Einstein's story, to me, was not at all sympathetic. He started in Switzerland with his family - his wife Mileva and his two sons - and moved to Berlin to work at the university. There, he met his cousin Elsa, with whom he had a love affair (he later married her). His story was thus about this affair and the breakdown of his marriage with Mileva, while also dealing with the increasing pressure from the university to produce something to show up the British and to publicly support the German war effort. Unfortunately, I found the portrayal of the love affair to be rather forced, with some attempt at being artsy by having them express their love through discussing how they felt about different composers' music. Throw in one very abrupt and unnecessary sex scene in a classroom at the University of Berlin, and I pretty much felt no interest in the character at all. Eventually, I was watching the German side of the story only for the scenes with Planck, which is sad because the movie definitely spent more time on Einstein than on Eddington.
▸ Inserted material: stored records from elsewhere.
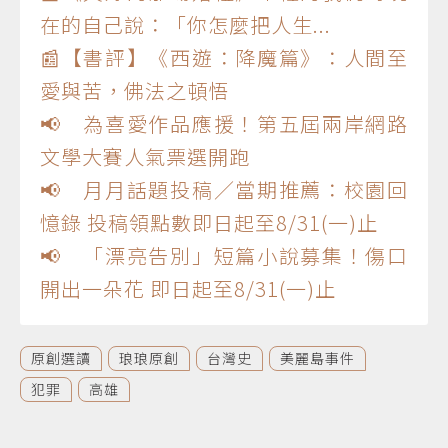
在的自己說：「你怎麼把人生...
📰【書評】《西遊：降魔篇》：人間至
愛與苦，佛法之頓悟
📢 為喜愛作品應援！第五屆兩岸網路
文學大賽人氣票選開跑
📢 月月話題投稿／當期推薦：校園回
憶錄 投稿領點數即日起至8/31(一)止
📢 「漂亮告別」短篇小說募集！傷口
開出一朵花 即日起至8/31(一)止
原創選讀
琅琅原創
台灣史
美麗島事件
犯罪
高雄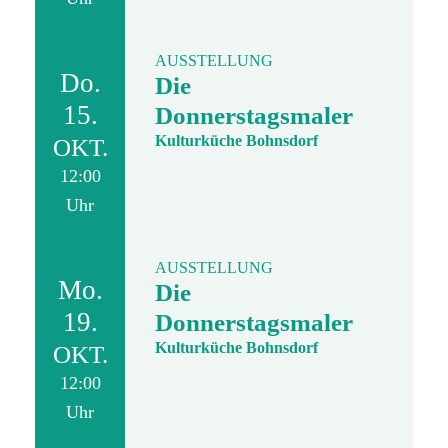
AUSSTELLUNG
Do.
Die
15.
Donnerstagsmaler
Kulturküche Bohnsdorf
OKT.
12:00
Uhr
AUSSTELLUNG
Mo.
Die
19.
Donnerstagsmaler
Kulturküche Bohnsdorf
OKT.
12:00
Uhr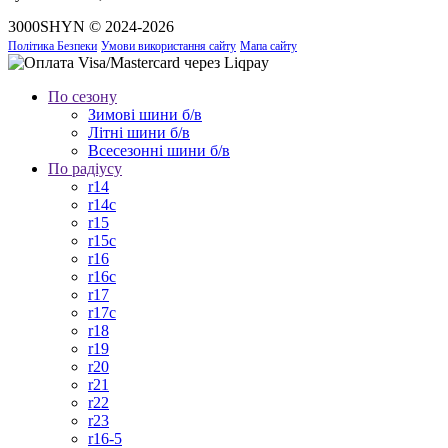
3000SHYN © 2024-2026
Політика Безпеки
Умови використання сайту
Мапа сайту
По сезону
Зимові шини б/в
Літні шини б/в
Всесезонні шини б/в
По радіусу
r14
r14c
r15
r15c
r16
r16c
r17
r17c
r18
r19
r20
r21
r22
r23
r16-5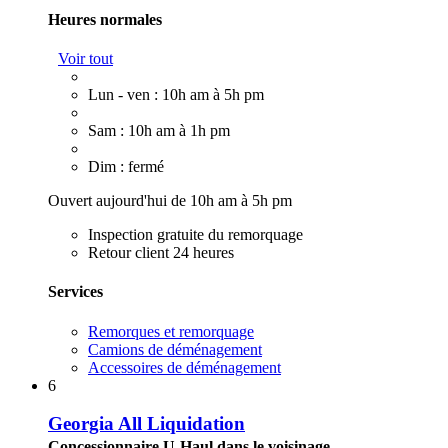
Heures normales
Voir tout
Lun - ven : 10h am à 5h pm
Sam : 10h am à 1h pm
Dim : fermé
Ouvert aujourd'hui de 10h am à 5h pm
Inspection gratuite du remorquage
Retour client 24 heures
Services
Remorques et remorquage
Camions de déménagement
Accessoires de déménagement
6
Georgia All Liquidation
Concessionnaire U-Haul dans le voisinage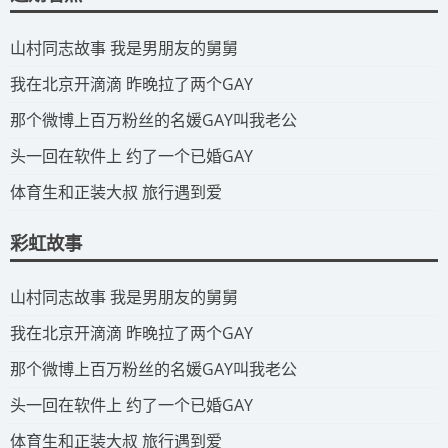
​山村同志故事 我是男朋友的舅舅
​我在北京开滴滴 昨晚拉了两个GAY
​那个微博上百万粉丝的名媛GAY叫我老公
​头一回在软件上 约了一个已婚GAY
​体育生和正装大叔 旅行遇到爱
彩虹故事
​山村同志故事 我是男朋友的舅舅
​我在北京开滴滴 昨晚拉了两个GAY
​那个微博上百万粉丝的名媛GAY叫我老公
​头一回在软件上 约了一个已婚GAY
​体育生和正装大叔 旅行遇到爱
In the end, Eddington proves the merit of Einstein's theory by experiment, and despite the threats of being arrested for treason, presents his findings to the Royal Society, directly confronting Sir Oliver's bias. With his results, Einstein of course is finally recognized for his achievements. Thus, though the emphasis of the story was on Einstein and his love affair, the real hero of the film was Eddington, who developed from the tentative, shy new director of the Cambridge Observatory who was derided for being too young for the post into the man who risked treason and opposed the director of the Royal Society to uphold his beliefs and support Einstein for the sake of science. I think that if Einstein's part of the story had a point, if Einstein had developed at all, this might have been a fantastic film (well, maybe - some of the important speeches were a trifle forced and preachy), or perhaps they should have made the film primarily about Eddington, with Einstein only appearing to provide context. However, I did find it to be enjoyable and educational, and it was a good way to spend ninety-four minutes.